Apesar de estar prevista e detalhada na Constituição Federal de 1988, a Lei de Diretrizes Orçamentárias (LDO) teve um incremento nas suas atribuições com a publicação da Lei de Responsabilidade Fiscal, a qual estabeleceu que a LDO terá seu projeto integrado
- A)pela Reserva de Contingência.
Errada, porque a Reserva de Contingência é uma dotação prevista no orçamento para riscos fiscais e imprevistos, não um anexo que integra o projeto da LDO.
- B)pelo Anexo de Metas Fiscais.
Certa, porque a LRF determinou que o projeto da LDO seja integrado pelo Anexo de Metas Fiscais, conforme o art. 4º.
- C)pelo Demonstrativo Regionalizado de Efeito das Renúncias Fiscais.
Errada, porque o demonstrativo regionalizado de renúncias fiscais pode aparecer como conteúdo ligado à transparência tributária, mas não é a peça indicada como integração obrigatória do projeto da LDO neste enunciado.
- D)pelo Relatório Resumido de Execução Orçamentária.
Errada, porque o Relatório Resumido de Execução Orçamentária é instrumento de acompanhamento da execução orçamentária, e não parte integrante do projeto da LDO.

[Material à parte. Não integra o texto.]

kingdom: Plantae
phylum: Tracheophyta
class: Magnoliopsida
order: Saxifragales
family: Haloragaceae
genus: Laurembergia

- E)pelo Relatório de Gestão Fiscal.
Errada, porque o Relatório de Gestão Fiscal é instrumento de controle da gestão fiscal, elaborado ao longo da execução, e não componente do projeto da LDO.
Gabarito: B
A Lei de Diretrizes Orçamentárias (LDO) já existia na Constituição de 1988, mas a Lei de Responsabilidade Fiscal (LRF) deu a ela um papel bem mais robusto. Em vez de ser só uma peça de ligação entre o Plano Plurianual e a Lei Orçamentária Anual, a LDO passou a trazer instrumentos importantes de planejamento fiscal, especialmente para controlar metas e resultados. O ponto central da questão está no art. 4º da LRF. Ele determina que o projeto de LDO deve ser integrado pelo Anexo de Metas Fiscais, que vai fixar metas anuais para receitas, despesas, resultados nominal e primário e montante da dívida pública. Em outras palavras, a LDO ganhou um anexo que obriga o governo a mostrar, de forma mais transparente, para onde quer ir fiscalmente. Isso é justamente o que a banca quer cobrar: a LRF ampliou o conteúdo da LDO e incluiu o Anexo de Metas Fiscais como peça obrigatória do projeto. É o tipo de detalhe que a FGV adora, porque parece simples, mas testa se você conhece o artigo certo e a função certa de cada instrumento. Então, o gabarito é a letra B porque o projeto da LDO deve ser integrado pelo Anexo de Metas Fiscais, nos termos da LRF. Esse anexo é um dos marcos mais importantes da responsabilidade fiscal no Brasil, pois conecta planejamento e controle com metas objetivas e verificáveis.